Dr. Louise A. Jezierski is an Associate Professor of Social Relations at James Madison College, Michigan State University.  Her research includes revitalization of declining cities, especially the cities of Detroit, Pittsburgh, and Cleveland, local and regional economic and community development, race relations and social inequality. Some recent projects include community building in Lansing, MI, “Race/Socioeconomic Area Characteristics & Cancer – Detroit” funded by the National Cancer Institute, The Effect of State Legislation on Sub-Prime Lending, Michigan’s Latino Communities, and funding from US Department of Housing and Urban Development and the National Hispanic Housing Council for a study on Hispanic housing access in El Paso Texas. She received her BA at Boston University in Sociology and Geography and her MA and PhD in Sociology at the University of California, Berkeley. 

Dr. Sejuti Das Gupta

Dr. Sejuti Das Gupta completed her doctoral studies from School of Oriental and African Studies, University of London. She received the Felix scholarship to conduct her doctoral research. Her book has been published by Cambridge University Press in 2019, Class, Politics, and Agrarian Policies in Post-liberalisation India. Her areas of interest are capitalism, colonialism, agrarian political economy, public policy, class-caste and state-society interactions.
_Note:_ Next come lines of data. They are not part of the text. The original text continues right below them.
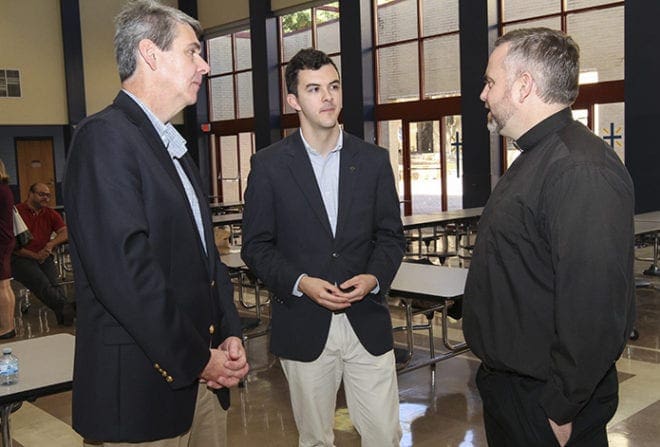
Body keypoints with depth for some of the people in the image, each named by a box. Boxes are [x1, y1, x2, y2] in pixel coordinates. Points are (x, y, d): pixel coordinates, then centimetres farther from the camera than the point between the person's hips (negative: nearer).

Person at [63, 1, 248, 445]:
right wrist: (194, 359, -15)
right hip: (144, 385, -8)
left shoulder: (175, 148, 16)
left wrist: (230, 334, 4)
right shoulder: (105, 135, -13)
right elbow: (123, 267, -22)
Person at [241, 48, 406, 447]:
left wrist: (374, 276, -11)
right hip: (303, 325, -1)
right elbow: (256, 246, -1)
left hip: (367, 322, 2)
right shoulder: (269, 165, -2)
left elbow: (391, 235, 8)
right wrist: (299, 282, -16)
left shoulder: (374, 160, 4)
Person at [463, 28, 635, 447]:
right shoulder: (534, 158, 10)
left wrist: (562, 411, -21)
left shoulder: (581, 170, -24)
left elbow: (594, 309, -29)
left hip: (544, 401, -9)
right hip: (506, 382, 9)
Trained in Political Science, she shifted to Development studies to do interdisciplinary research. Her core interest is to contribute towards combining theory and practice for a better understanding in social science. Right after PhD, she joined Tata Institute of Social Sciences, India, as an Assistant Professor She has worked in the development sector in India. She completed her Masters and M. Phil from Jawaharlal Nehru University.